Thomas Lecocq, Seismologist at the Royal Observatory of Belgium, will deliver the ESE Departmental Seminar on 18 February.
Join us online on Thursday 18 February by clicking “Livestream” on the seminar page at 12pm.
Abstract
The COVID-19 pandemic was accompanied by a wave of lockdown measures enforced by almost every country in the world. This wave of restrictions had a direct impact on the day-to-day activities of humans – the strongest being on general mobility. This led to changes in the atmospheric content of particles and gas, to audibly quieter cities, and to quieter seismic noise. After the first evidence that high-frequency noise had reduced at many places globally, we coordinated a global effort to process and report on this (hopefully) unique occasion of global reduction of high-frequency seismic noise. This work, co-authored by 76 seismologists-at-home, grouped researchers at all stages of their scientific careers, from Master’s students to retired Professors. This collaboration, based on an open exchange of ideas, computer codes, and results, redefines how science can be done in a connected world – even when each individual is isolated.
Biography
Thomas Lecocq is a geologist by training, and became a seismologist while doing his PhD at the Royal Observatory of Belgium (ROB). He has been a permanent member of staff at the ROB since 2011, and Work Leader since 2015.

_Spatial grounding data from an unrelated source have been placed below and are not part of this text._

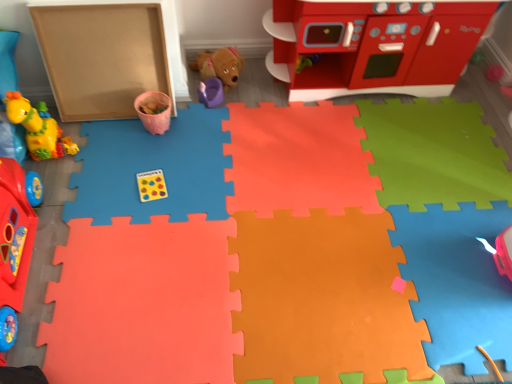
I want to click on free space in front of brown plush dog at center, positioned as the third toy in right-to-left order, so click(218, 115).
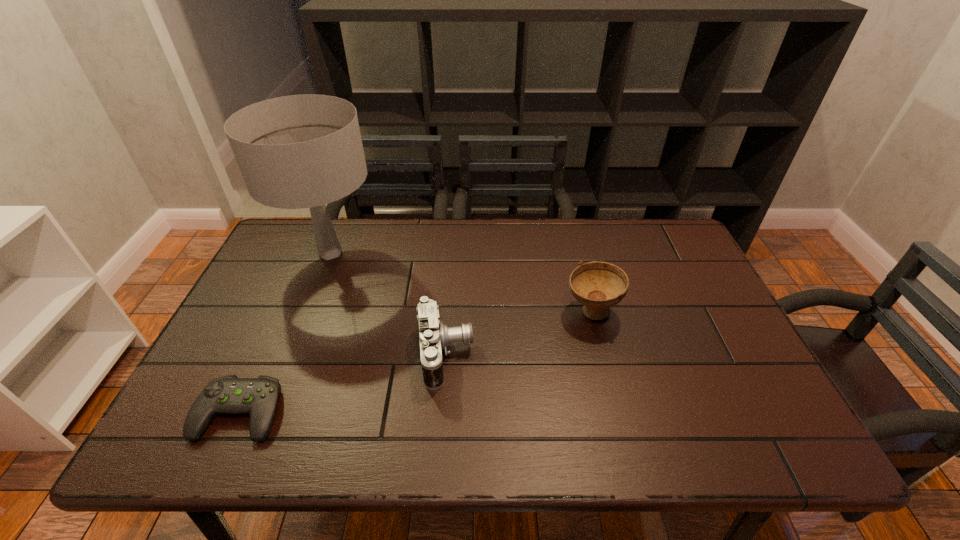
Locate an element on the screen. The height and width of the screenshot is (540, 960). vacant area at the far right corner of the desktop is located at coordinates (644, 255).

Locate an element on the screen. free space between the control and the tallest object is located at coordinates (285, 333).

Where is `free space between the rightmost object and the control`? The height and width of the screenshot is (540, 960). free space between the rightmost object and the control is located at coordinates (416, 362).

What are the coordinates of `vacant space in between the shortest object and the farthest object` in the screenshot? It's located at 285,333.

Locate an element on the screen. This screenshot has width=960, height=540. vacant space that is in between the rightmost object and the control is located at coordinates (x=416, y=362).

I want to click on blank region between the rightmost object and the lampshade, so click(461, 282).

I want to click on free space between the shortest object and the second object from right to left, so click(343, 383).

I want to click on free point between the tallest object and the shortest object, so click(285, 333).

Identify the location of blank region between the farthest object and the second object from right to left. This screenshot has height=540, width=960. (388, 303).

I want to click on vacant space that is in between the farthest object and the rightmost object, so click(x=461, y=282).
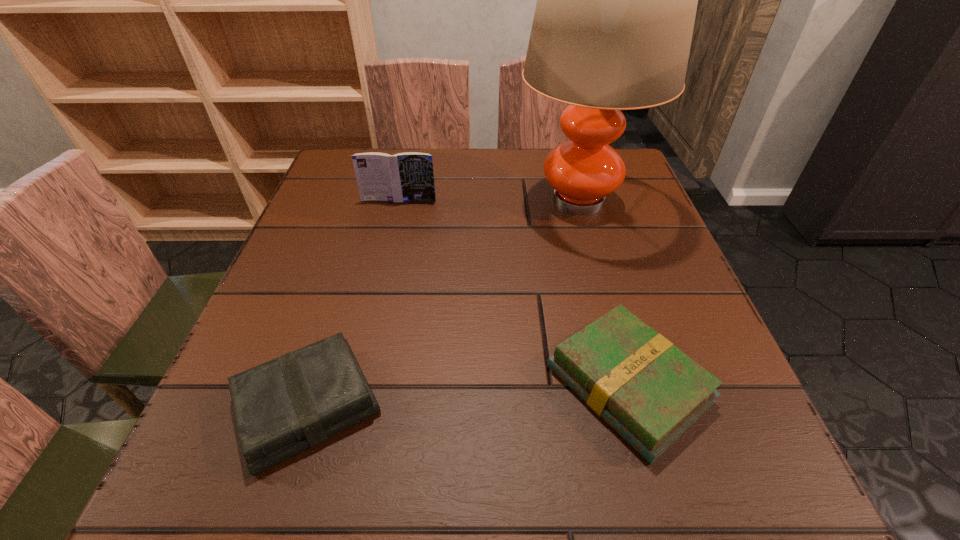
Where is `free location at the near right corner`? free location at the near right corner is located at coordinates (708, 484).

Locate an element on the screen. The width and height of the screenshot is (960, 540). unoccupied position between the rightmost book and the farthest book is located at coordinates (514, 292).

The height and width of the screenshot is (540, 960). I want to click on free area in between the farthest book and the rightmost book, so click(514, 292).

Find the location of a particular element. The image size is (960, 540). free spot between the tallest object and the farthest book is located at coordinates (489, 200).

Image resolution: width=960 pixels, height=540 pixels. Identify the location of free space between the rightmost book and the farthest book. (514, 292).

Find the location of a particular element. object that stands as the third closest to the rightmost book is located at coordinates (408, 176).

Identify which object is located as the second nearest to the tallest object. Please provide its 2D coordinates. Your answer should be formatted as a tuple, i.e. [(x, y)], where the tuple contains the x and y coordinates of a point satisfying the conditions above.

[(650, 392)]

Where is `book that is the closest to the tallest object`? The height and width of the screenshot is (540, 960). book that is the closest to the tallest object is located at coordinates (408, 176).

Identify the location of book object that ranks as the closest to the farthest book. (282, 407).

What are the coordinates of `free space that satisfies the following two spatial constraints: 1. on the front cover of the tallest book; 2. on the right side of the rightmost book` in the screenshot? It's located at (356, 384).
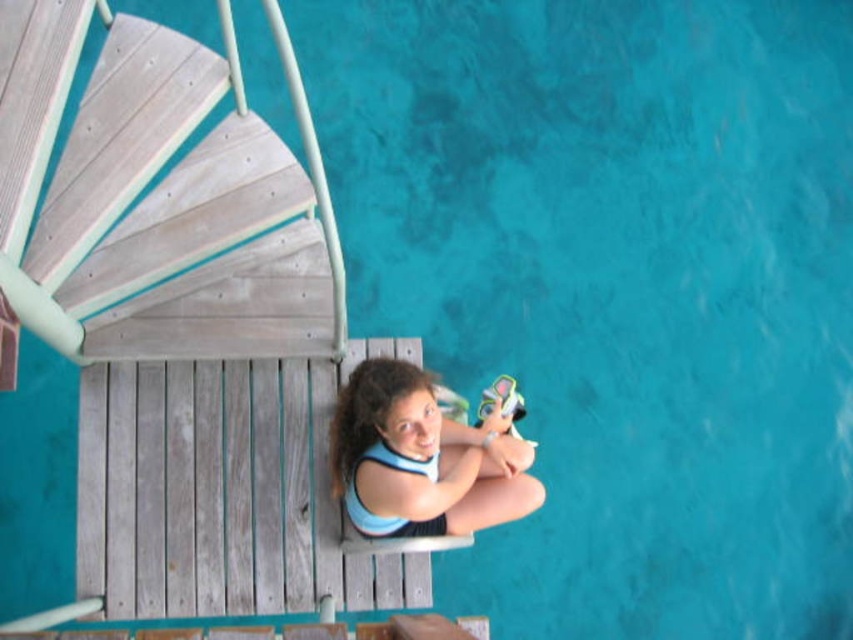
Between light gray wood stairs at upper left and blue fabric girl at center, which one is positioned higher?

Positioned higher is light gray wood stairs at upper left.

Which is behind, point (99, 122) or point (520, 483)?

The point (520, 483) is more distant.

This screenshot has width=853, height=640. Identify the location of light gray wood stairs at upper left. (166, 196).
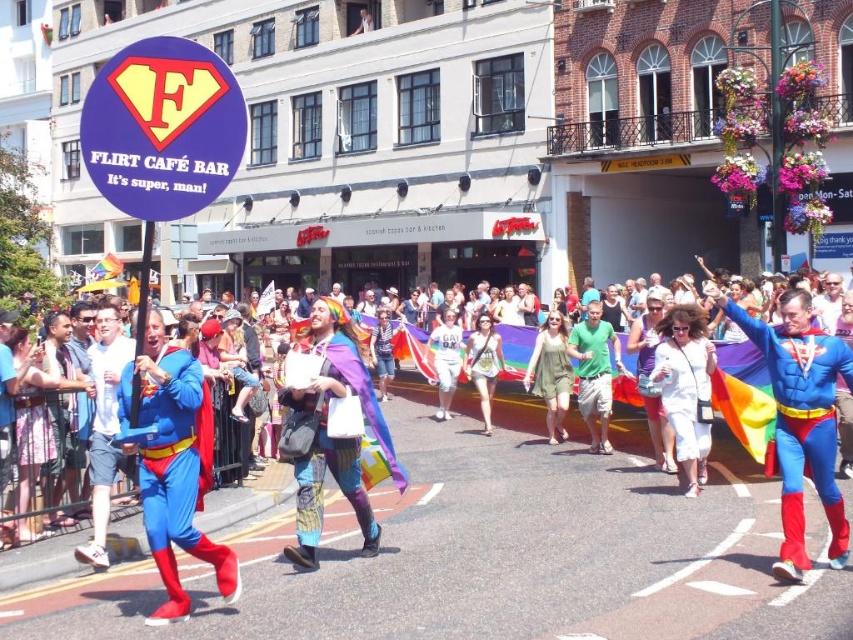
You are a photographer trying to capture a group photo of the blue fabric superman costume at left and the white matte dress at center. If you want both subjects to be fully visible in the frame without cropping, which subject should you position closer to the camera?

The blue fabric superman costume at left might be wider than the white matte dress at center, so positioning the blue fabric superman costume at left closer to the camera would allow both subjects to fit within the frame without cropping.

You are a fashion designer observing the vibrant street scene. You notice the green fabric bag at center and the matte white tank top at center. Which item takes up more space in the scene?

The matte white tank top at center takes up more space than the green fabric bag at center.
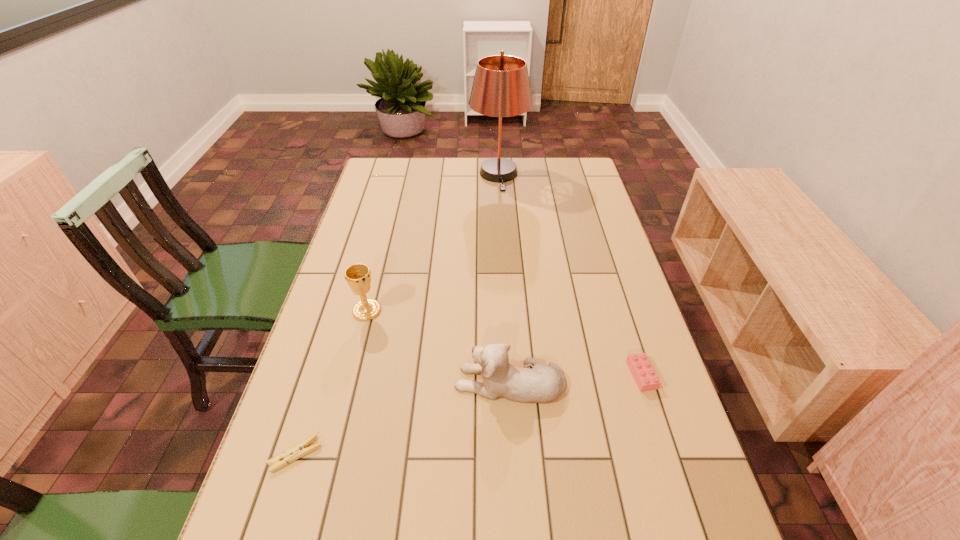
Identify the location of vacant space located 0.140m on the front-facing side of the puppy. This screenshot has width=960, height=540. (396, 382).

This screenshot has width=960, height=540. I want to click on vacant space located 0.100m on the front-facing side of the puppy, so click(x=412, y=382).

I want to click on vacant space situated on the front-facing side of the puppy, so click(x=361, y=382).

Locate an element on the screen. vacant space located on the back of the Lego is located at coordinates (630, 337).

Where is `free spot located on the right of the nearest object`? free spot located on the right of the nearest object is located at coordinates (344, 455).

At what (x,y) coordinates should I click in order to perform the action: click on object that is positioned at the far edge. Please return your answer as a coordinate pair (x, y). The height and width of the screenshot is (540, 960). Looking at the image, I should click on click(x=501, y=88).

Where is `chalice that is at the left edge`? The image size is (960, 540). chalice that is at the left edge is located at coordinates (358, 276).

At what (x,y) coordinates should I click in order to perform the action: click on clothespin that is positioned at the left edge. Please return your answer as a coordinate pair (x, y). The width and height of the screenshot is (960, 540). Looking at the image, I should click on (298, 451).

I want to click on object that is positioned at the right edge, so click(x=644, y=374).

This screenshot has width=960, height=540. What are the coordinates of `free space at the far edge of the desktop` in the screenshot? It's located at (469, 158).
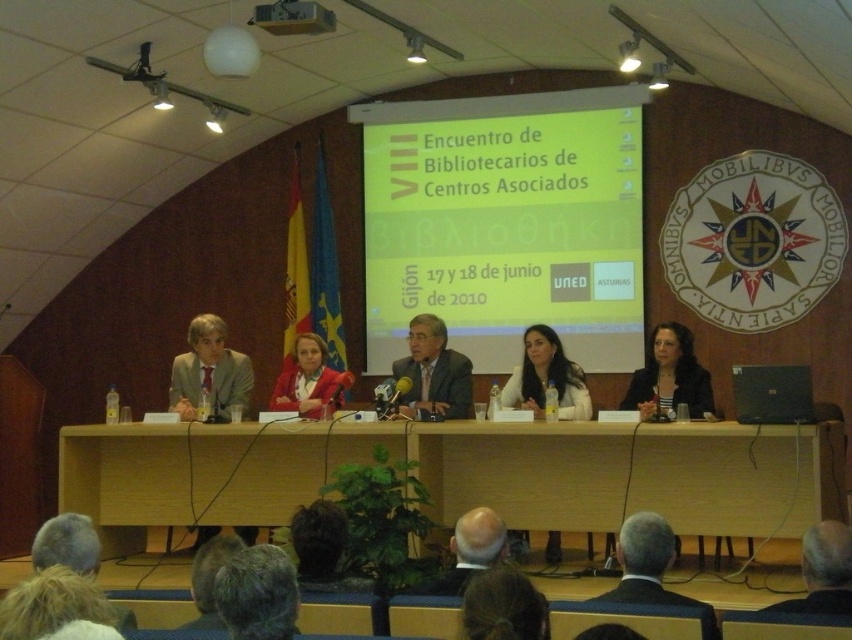
You are a photographer at the event and want to ensure all participants are visible in the photo. Considering the dark brown hair at lower center and the matte red blazer at center, which one is closer to the camera?

The dark brown hair at lower center is smaller than the matte red blazer at center, so it is farther away from the camera.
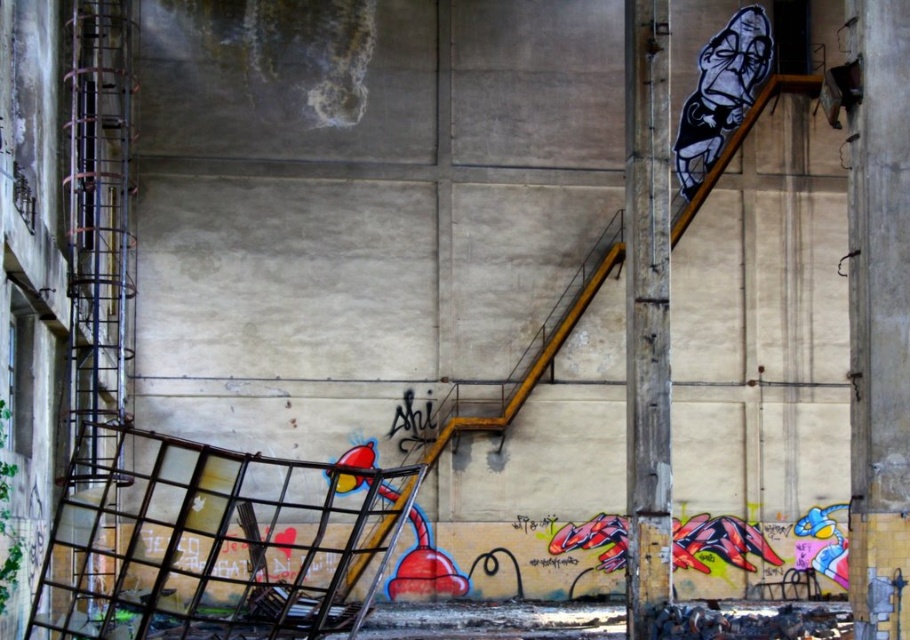
From the picture: You are standing in the abandoned industrial building and need to locate the rusty metal pole at right. According to the coordinates provided, where should you look relative to the entrance?

The rusty metal pole at right is located at point 0.484 on the x and 0.712 on the y axis. Since coordinates typically start from the bottom left corner, this places it towards the upper right section of the image, so you should look towards the upper right area relative to the entrance.

Looking at this image, you are a maintenance worker inspecting an abandoned industrial building. You notice the rusty metal pole at right and the black and white graffiti at upper right. Which object is positioned higher in the image?

The black and white graffiti at upper right is positioned higher than the rusty metal pole at right.

You are standing at the entrance of the abandoned industrial building and want to reach the staircase on the right. There are two points marked in the scene. Which point, point (641, 536) or point (721, 120), is closer to you as you face the building?

Point (641, 536) is closer to the viewer than point (721, 120), so you should head towards point (641, 536) first.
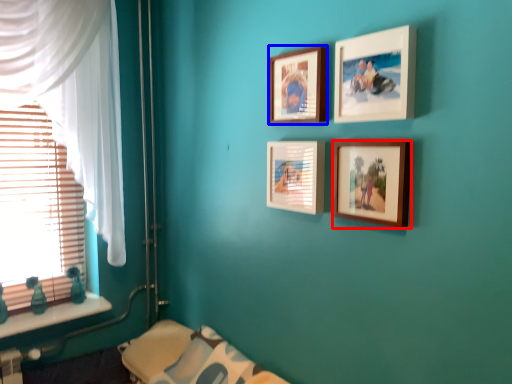
Question: Which object is closer to the camera taking this photo, picture frame (highlighted by a red box) or picture frame (highlighted by a blue box)?

Choices:
 (A) picture frame
 (B) picture frame

Answer: (A)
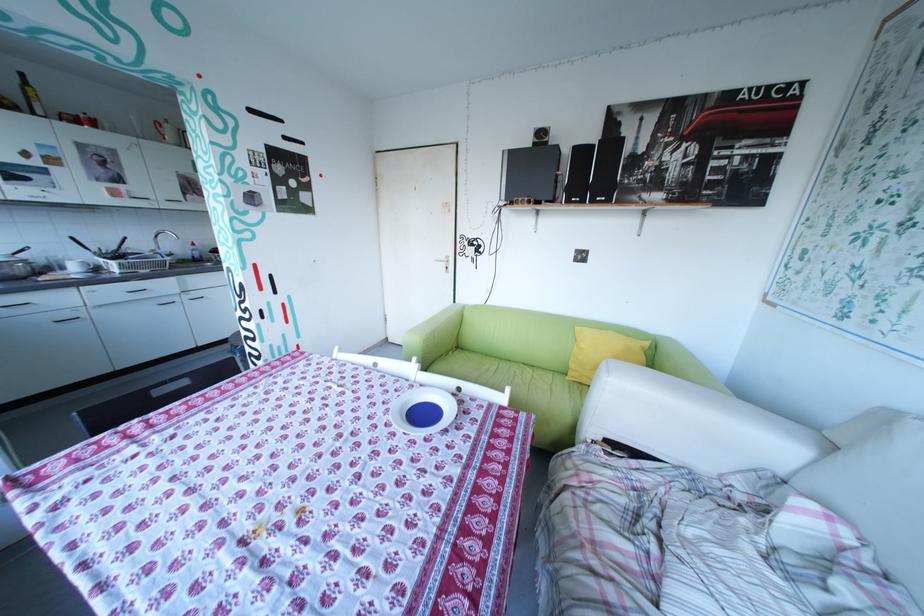
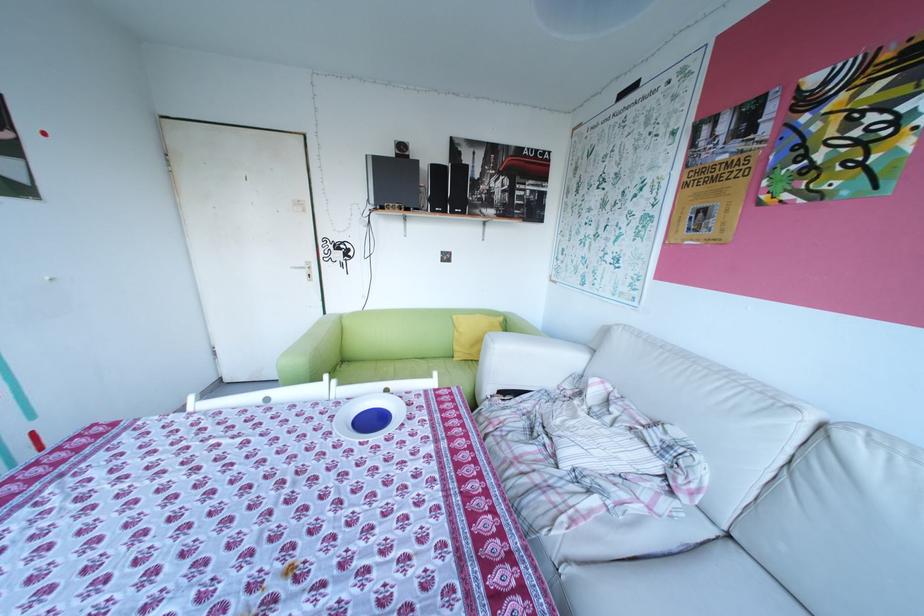
Where in the second image is the point corresponding to [433,386] from the first image?

(360, 399)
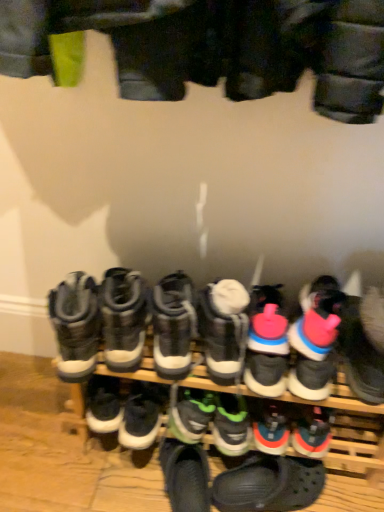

He is also Maitre de Conférence at the Université Libre de Bruxelles, where he teaches ‘geophysics 101’ to geologists. In the last 10 years Thomas has advised more than 10 Master’s students and now advises two PhD researchers on seismic noise in Iceland and seismic noise/hazard in Belgian caves.
He is a strong supporter of free and open-source software, developer of MSNoise, a widely used open-source Python Package for working with noise data, and contributor to ObsPy, the seismological toolbox for Python.
He is a member of the Board of Directors of ORFEUS and Belgian representative to the European Seismological Commission.